The guest designer of Pitti Uomo 95, Glenn Martens received blank page and the keys of the city of Florence to perform a magical happening around the Y/Project brand Fall/Winter 19/20 fashion show.
After making her debut in Paris as a junior designer for Jean Paul Gaultier and Martin Margiela, Glenn Martens arrives at Y/Project as creative director and soon the brand has achieved worldwide success.
Under his direction, in fact, the avant-garde brand has rebounded from the road to haute couture, challenging all the proportions of fashion and fading the gap between man and woman to create their own recontextualized style.
To present his new collection, Martens stages a fashion show at the large cloisters of one of the greatest jewels of the Renaissance city: the church of Santa Maria Novella, a Gothic beauty of the XIVth century.

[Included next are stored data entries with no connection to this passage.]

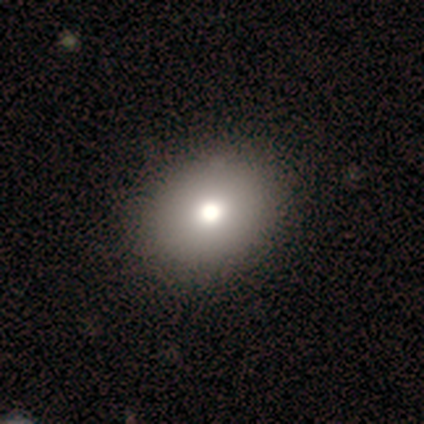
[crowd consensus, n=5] smooth_or_featured: smooth (p=0.80) [alt: featured or disk p=0.20]
how_rounded: in between (p=0.75) [alt: round p=0.25]
merging: none (p=1.00)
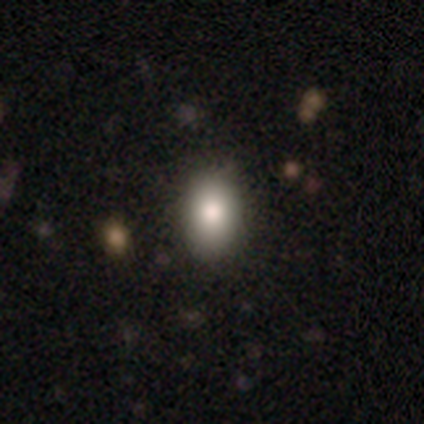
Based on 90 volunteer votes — A smooth galaxy with no disk features (83%) that is in between round and cigar-shaped (80%).

Vote fractions:
- Smooth or featured? smooth: 83% / star or artifact: 10% / featured or disk: 7%
- How rounded? in between: 80% / round: 19% / cigar-shaped: 1%
- Merging? none: 91% / minor disturbance: 7% / major disturbance: 1% / merger: 0%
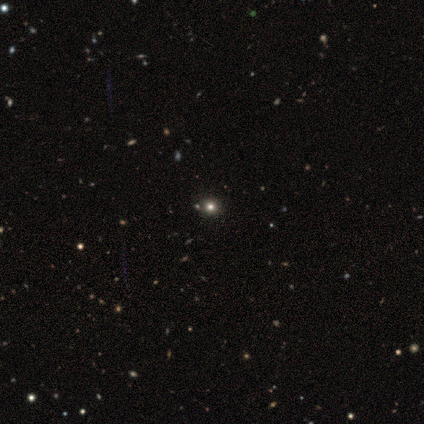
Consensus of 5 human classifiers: Smooth or featured? smooth (80%)
How rounded? round (100%)
Merging? none (100%)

The new collection, consisting of 50 outfits, is in some way a celebration of the Y/Project identity that reaffirms the creative impact that Glenn Martens has produced in the last five years: each garment, absolutely genderless and flexible in stitching, buttoning and zip, can be deconstructed and reconstructed according to the needs and preferences of the wearer.
Strong and recognisable aesthetic codes, such as pop-up trousers and double-shoulder shirts, continue to lead Y/Project this season, but now they are developed in a softer and more elegant way. The characteristics of the “pop-up” and the double shoulder permeate the wardrobe tailored, giving unexpected 3D effects to classic wool trousers and reinterpreting the formal tuxedo in the conceptual language of the brand.

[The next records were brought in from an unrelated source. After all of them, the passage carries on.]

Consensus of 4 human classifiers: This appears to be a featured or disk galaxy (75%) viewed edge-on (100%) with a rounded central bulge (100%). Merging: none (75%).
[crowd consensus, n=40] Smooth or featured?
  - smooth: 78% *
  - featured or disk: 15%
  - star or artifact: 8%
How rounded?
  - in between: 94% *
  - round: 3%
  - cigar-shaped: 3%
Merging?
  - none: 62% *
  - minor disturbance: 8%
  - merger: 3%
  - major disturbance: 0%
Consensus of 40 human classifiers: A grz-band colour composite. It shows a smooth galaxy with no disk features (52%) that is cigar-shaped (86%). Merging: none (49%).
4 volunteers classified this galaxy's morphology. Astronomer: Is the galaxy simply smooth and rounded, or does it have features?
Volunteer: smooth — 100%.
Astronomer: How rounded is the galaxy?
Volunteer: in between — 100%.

Also in this collection we see continuing the concept of Y/Project to weave gender archetypes. The classic sweater is wrapped in a layer of printed tulle, with almost psychedelic optical effects. The overlay coating technique developed in the SS19 collection has been renewed this season, graphic prints are mixed with iconic pieces, such as western shirts wrapped in layers of floral veils.

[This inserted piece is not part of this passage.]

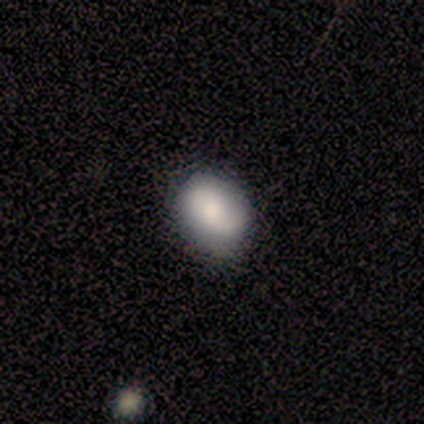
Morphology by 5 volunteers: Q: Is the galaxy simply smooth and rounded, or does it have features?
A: smooth — 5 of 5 (100%).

The men’s line is expanding towards new territories: for the first time the brand offers its own lines of shoes and bags, both handmade in Italy. The black nylon bags have a brown leather frame and are available in a variety of models: gym bag, backpack and baby carrier. The boots up to the thigh continue the experimental journey of the brand, which fully interprets the transgenerational desire to experiment with new possibilities.